Ahrens was both lyricist and book writer. It was nominated for
eight Tony Awards.
Despite
the success of that and other shows, the pair's participation
in ''Ragtime'' was not a given; they had to audition, along with
seven or eight other songwriting teams, by writing four songs
. ''We
had a terrific treatment to work from,'' Ms. Ahrens said, recalling
that audition, ''and it suddenly established a tone."
Three
of the four audition songs are among the three dozen that made
it into the show. One, ''Till We Reach That Day,'' which closes
the first act, won the National Broadway award for best song in
a musical.
Passing
the audition was just the first step. Then came the daunting task
of creating songs to go with the sprawling story, adapted from
E. L. Doctorow's turn-of-the-century novel.

(Dataset records)
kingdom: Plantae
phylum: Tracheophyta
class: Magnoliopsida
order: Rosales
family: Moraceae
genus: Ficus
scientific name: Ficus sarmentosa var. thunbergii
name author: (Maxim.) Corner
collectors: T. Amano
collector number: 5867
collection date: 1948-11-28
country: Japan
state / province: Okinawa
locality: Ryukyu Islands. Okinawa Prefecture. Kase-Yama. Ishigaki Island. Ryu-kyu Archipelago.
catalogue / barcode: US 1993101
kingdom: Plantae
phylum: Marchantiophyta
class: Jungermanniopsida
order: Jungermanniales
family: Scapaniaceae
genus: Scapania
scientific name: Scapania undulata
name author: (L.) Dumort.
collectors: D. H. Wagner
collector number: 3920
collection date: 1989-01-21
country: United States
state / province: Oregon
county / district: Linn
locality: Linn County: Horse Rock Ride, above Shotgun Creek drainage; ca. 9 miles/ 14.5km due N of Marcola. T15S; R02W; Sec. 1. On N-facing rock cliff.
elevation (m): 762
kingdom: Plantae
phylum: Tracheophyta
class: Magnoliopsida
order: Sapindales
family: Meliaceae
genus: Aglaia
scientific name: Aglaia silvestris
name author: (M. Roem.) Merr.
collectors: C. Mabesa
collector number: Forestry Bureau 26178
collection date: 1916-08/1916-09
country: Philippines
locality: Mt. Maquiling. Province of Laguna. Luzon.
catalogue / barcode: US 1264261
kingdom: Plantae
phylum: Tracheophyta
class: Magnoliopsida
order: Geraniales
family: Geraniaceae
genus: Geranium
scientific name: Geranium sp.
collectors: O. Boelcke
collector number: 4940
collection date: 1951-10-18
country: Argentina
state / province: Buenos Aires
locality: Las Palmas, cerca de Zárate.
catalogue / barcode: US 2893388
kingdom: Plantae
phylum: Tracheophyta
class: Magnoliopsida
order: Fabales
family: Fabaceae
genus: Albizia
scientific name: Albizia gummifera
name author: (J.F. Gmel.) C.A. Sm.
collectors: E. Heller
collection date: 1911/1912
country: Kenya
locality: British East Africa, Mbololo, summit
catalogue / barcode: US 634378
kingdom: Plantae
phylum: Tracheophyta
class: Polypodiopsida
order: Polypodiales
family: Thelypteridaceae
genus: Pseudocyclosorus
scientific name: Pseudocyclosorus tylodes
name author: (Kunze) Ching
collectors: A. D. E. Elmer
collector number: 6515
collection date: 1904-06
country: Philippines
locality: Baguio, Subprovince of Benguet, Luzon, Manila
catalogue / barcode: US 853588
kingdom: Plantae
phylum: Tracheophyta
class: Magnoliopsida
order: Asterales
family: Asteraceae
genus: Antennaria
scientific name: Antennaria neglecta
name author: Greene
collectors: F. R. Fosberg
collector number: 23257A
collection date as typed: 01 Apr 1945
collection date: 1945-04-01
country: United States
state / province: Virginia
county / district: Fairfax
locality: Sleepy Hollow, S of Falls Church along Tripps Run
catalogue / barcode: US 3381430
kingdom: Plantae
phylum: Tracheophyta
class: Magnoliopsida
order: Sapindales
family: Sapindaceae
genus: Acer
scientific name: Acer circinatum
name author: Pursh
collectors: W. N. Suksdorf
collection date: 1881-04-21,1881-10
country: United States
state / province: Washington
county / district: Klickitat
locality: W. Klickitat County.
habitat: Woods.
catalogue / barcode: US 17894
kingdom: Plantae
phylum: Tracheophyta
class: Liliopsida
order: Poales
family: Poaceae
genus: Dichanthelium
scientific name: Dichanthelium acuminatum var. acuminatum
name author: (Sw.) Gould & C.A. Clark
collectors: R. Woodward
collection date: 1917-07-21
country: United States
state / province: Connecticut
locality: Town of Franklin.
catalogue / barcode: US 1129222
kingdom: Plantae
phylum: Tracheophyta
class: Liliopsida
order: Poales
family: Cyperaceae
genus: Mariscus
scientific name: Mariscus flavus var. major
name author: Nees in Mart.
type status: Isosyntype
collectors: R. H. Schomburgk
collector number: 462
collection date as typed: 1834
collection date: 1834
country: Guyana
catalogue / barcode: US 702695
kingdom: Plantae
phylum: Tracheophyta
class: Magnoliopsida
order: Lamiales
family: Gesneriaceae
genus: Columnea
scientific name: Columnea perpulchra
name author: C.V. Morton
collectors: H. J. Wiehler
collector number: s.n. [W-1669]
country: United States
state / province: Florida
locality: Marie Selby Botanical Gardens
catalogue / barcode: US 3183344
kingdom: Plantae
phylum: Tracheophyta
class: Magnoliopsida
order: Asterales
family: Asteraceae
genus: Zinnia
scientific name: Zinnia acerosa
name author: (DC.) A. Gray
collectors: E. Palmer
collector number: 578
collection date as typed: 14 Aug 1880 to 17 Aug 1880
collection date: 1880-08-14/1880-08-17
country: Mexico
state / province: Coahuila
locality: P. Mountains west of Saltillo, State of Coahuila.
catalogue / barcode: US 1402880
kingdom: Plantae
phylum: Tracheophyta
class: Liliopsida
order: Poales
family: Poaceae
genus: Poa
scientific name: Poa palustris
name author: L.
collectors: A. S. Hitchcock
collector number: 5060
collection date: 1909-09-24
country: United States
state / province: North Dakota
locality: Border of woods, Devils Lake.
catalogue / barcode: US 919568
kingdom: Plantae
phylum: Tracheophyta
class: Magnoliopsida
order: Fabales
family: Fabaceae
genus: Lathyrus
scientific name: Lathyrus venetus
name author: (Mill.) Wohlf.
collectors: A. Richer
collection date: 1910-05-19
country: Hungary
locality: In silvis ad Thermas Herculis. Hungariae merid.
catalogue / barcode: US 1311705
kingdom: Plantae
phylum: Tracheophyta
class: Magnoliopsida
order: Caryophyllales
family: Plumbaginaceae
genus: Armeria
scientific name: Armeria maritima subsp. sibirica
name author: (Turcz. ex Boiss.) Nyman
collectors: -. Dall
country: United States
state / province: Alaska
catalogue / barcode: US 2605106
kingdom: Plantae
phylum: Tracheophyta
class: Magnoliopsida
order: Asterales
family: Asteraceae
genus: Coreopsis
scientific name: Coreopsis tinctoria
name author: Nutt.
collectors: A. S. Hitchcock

» **What is asked**: In the text about the songwriters' audition for "Ragtime," which song closes the first act of the show?

» **Expected answer**: "Till We Reach That Day" closes the first act.